Could you update the rows below by replacing every "Workshop L2" with "Taller L2", keeping everything else the same and leaving the pictures out of your answer?

*MATERIAL PROVIDED*
•••••

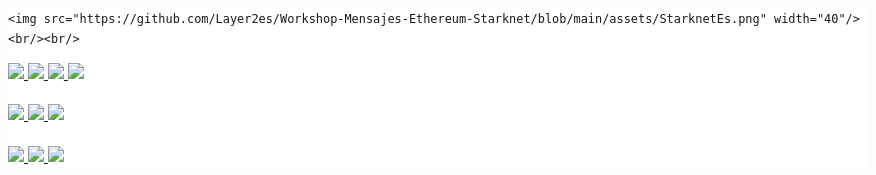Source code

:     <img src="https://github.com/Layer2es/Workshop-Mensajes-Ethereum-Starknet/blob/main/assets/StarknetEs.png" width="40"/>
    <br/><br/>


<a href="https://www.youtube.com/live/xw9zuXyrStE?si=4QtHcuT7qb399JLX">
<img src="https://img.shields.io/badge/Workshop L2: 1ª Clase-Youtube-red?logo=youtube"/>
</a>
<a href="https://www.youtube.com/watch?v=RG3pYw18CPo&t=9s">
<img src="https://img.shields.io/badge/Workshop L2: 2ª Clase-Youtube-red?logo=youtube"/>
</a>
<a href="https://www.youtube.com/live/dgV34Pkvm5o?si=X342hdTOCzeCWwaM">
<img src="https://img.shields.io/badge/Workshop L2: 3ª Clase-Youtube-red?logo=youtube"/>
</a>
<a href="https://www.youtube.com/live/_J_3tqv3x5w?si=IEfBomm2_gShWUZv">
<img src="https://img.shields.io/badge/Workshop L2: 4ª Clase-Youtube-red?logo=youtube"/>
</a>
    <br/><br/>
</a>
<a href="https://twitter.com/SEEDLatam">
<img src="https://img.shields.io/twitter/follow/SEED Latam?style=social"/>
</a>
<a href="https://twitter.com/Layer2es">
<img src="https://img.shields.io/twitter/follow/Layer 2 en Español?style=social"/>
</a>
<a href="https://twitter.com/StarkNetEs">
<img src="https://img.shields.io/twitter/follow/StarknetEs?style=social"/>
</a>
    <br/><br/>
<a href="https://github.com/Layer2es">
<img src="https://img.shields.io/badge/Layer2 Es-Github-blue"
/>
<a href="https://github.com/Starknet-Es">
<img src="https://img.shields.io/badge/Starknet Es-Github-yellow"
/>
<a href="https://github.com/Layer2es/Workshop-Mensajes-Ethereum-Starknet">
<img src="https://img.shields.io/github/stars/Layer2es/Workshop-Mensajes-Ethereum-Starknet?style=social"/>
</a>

•••••

*REPLY TO THE EXERCISE*
Source code

:     <img src="https://github.com/Layer2es/Workshop-Mensajes-Ethereum-Starknet/blob/main/assets/StarknetEs.png" width="40"/>
    <br/><br/>


<a href="https://www.youtube.com/live/xw9zuXyrStE?si=4QtHcuT7qb399JLX">
<img src="https://img.shields.io/badge/Taller L2: 1ª Clase-Youtube-red?logo=youtube"/>
</a>
<a href="https://www.youtube.com/watch?v=RG3pYw18CPo&t=9s">
<img src="https://img.shields.io/badge/Taller L2: 2ª Clase-Youtube-red?logo=youtube"/>
</a>
<a href="https://www.youtube.com/live/dgV34Pkvm5o?si=X342hdTOCzeCWwaM">
<img src="https://img.shields.io/badge/Taller L2: 3ª Clase-Youtube-red?logo=youtube"/>
</a>
<a href="https://www.youtube.com/live/_J_3tqv3x5w?si=IEfBomm2_gShWUZv">
<img src="https://img.shields.io/badge/Taller L2: 4ª Clase-Youtube-red?logo=youtube"/>
</a>
    <br/><br/>
</a>
<a href="https://twitter.com/SEEDLatam">
<img src="https://img.shields.io/twitter/follow/SEED Latam?style=social"/>
</a>
<a href="https://twitter.com/Layer2es">
<img src="https://img.shields.io/twitter/follow/Layer 2 en Español?style=social"/>
</a>
<a href="https://twitter.com/StarkNetEs">
<img src="https://img.shields.io/twitter/follow/StarknetEs?style=social"/>
</a>
    <br/><br/>
<a href="https://github.com/Layer2es">
<img src="https://img.shields.io/badge/Layer2 Es-Github-blue"
/>
<a href="https://github.com/Starknet-Es">
<img src="https://img.shields.io/badge/Starknet Es-Github-yellow"
/>
<a href="https://github.com/Layer2es/Workshop-Mensajes-Ethereum-Starknet">
<img src="https://img.shields.io/github/stars/Layer2es/Workshop-Mensajes-Ethereum-Starknet?style=social"/>
</a>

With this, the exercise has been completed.